A captive Ruby examines Oswald’s motives, fears for his own life, and points to a controversial ringleader in the Kennedy assassination: “Johnson could commit any crime he cared to because he knew he was going to be the president and have all the power he needed”
Unsigned autograph letter in pencil, five pages both sides, 6 x 4, no date but circa 1965. Letter to Thomas E. Miller, a fellow inmate in Dallas County Jail. In part: "I hope you remember these names you have. There is one person you must warn, because Johnson hates his guts…his name is Bruce Alger, he was a former congressman, and no one knows how he was beaten in the last election but I’m sure Johnson had something to do with his losing. He was a republican. I believe he is presently working around Colorado Springs managing some kind of building project for H. L. Hunt. You probably can find out from my ex girl friend Alice…Be careful how and what you stay [sic] on the phone to him or anyone, because they may have a lot of phones tapped. Tell him that his life is in danger, and the most horrible death imaginable. Tell him he better find a way out of the country…Remember—you can't be seen with Alger, he is too well known. Maybe you can [locate him] through Lamar Hunt…
Oh the way I fucked up this world who would ever dream that the mother fucker was a Nazi, and found me as the perfect setup for a frame. It was perfect for them. Remember they had the president killed, and now with me in the picture, they'll make it look as though Castro or the Russians had it done. Anyone in their right mind would know that the Russians or Castro would never do something like that…it would only create worse hostilities. After it was done they would only put another man in office to take Kennedy’s place. Remember the only one who had all to gain was Johnson himself. Figure that out. Remember all points. Also about Oswald who has been a drifter all of his life, suddenly decided to go to work in the book-binding building weeks before Kennedy himself knew he was coming to Dallas…where did Oswald get the information that far in advance…It had to be someone pretty high in Washington who had made up Kennedy's mind about the trip. All that was planned by Johnson, no one would question the president about a conspiracy…Johnson could commit any crime he cared to because he knew he was going to be the president and have all the power he needed.

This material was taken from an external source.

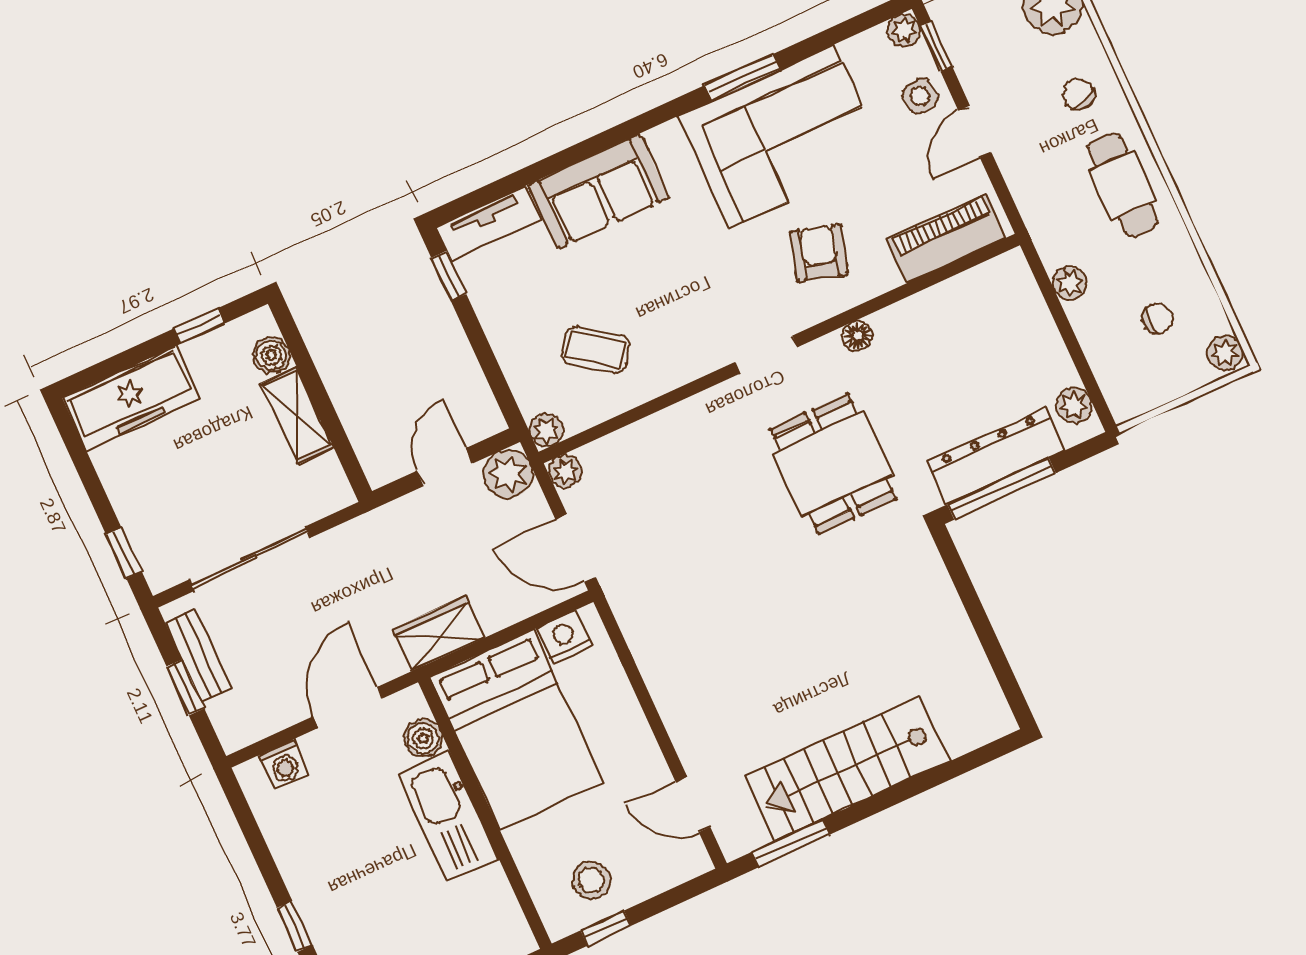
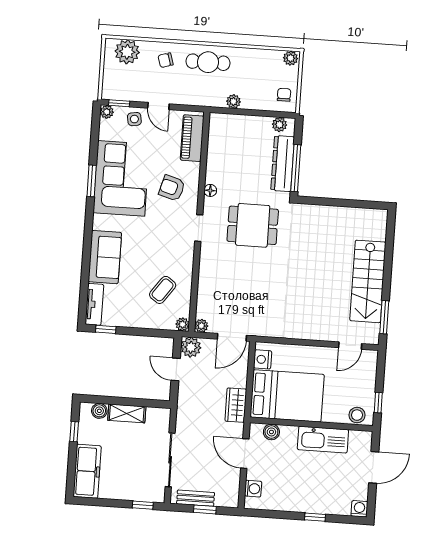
chair: (1157, 318) -> (284, 95), moved
kitchen sink: (448, 816) -> (323, 440), moved
stool: (591, 880) -> (357, 415), moved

The shooting at the ex-general's [Edwin Walker] home was to make believe…what a crackpot he [Oswald] is. That to fool the people into thinking that there wasn't any motive in killing the president, and it was done by a crazy person…I still don't believe that a man would deliberately go out and kill the president, it doesn’t sound right to me. Some one had put him [Oswald] up to it, and they no doubt promised him some pretty prize, that is why he made such a desperate effort to get away, to go so far as killing the policeman [J .D. Tippett]. I have [at] the most one or two days left to live…If you hear a lot of horn-blowing it will be for me, they will want my blood!…take my advice and leave the US." In fine condition, with a central vertical fold to each page and a couple tiny stains to one page. Accompanied by a letter of provenance from the original recipient, as well as two letters related to the piece from Charles Hamilton, who initially sold it in 1966.
Smuggled out of a Dallas Jail cell in 1965, this famous letter from Oswald’s killer—pointing to President Johnson as the brains behind the assassination, implying that he set the scene and put Oswald into position on that fateful day in November—immediately sparked interest when it went up for auction by New York dealer Charles Hamilton in 1966. Bought by Penn Jones, editor of a small newspaper in East Texas, it was excerpted and published in the May 1966 book, Forgive My Grief, a compilation of his editorials on the assassination. Coinciding with an erosion of public confidence in the Warren Report and concern over the drastic changes in US policy (especially in regard to Vietnam) under the new president, Ruby’s rambling conspiracy claims held a ring of truth for some: “Also about Oswald who…suddenly decided to go to work in the book-binding building…where did Oswald get the information that far in advance…It had to be someone pretty high in Washington who had made up Kennedy's mind about the trip. All that was planned by Johnson, no one would question the president about a conspiracy.” A remarkable piece, capturing the fears and beliefs of the alleged assassin’s assassin. RR Auction COA.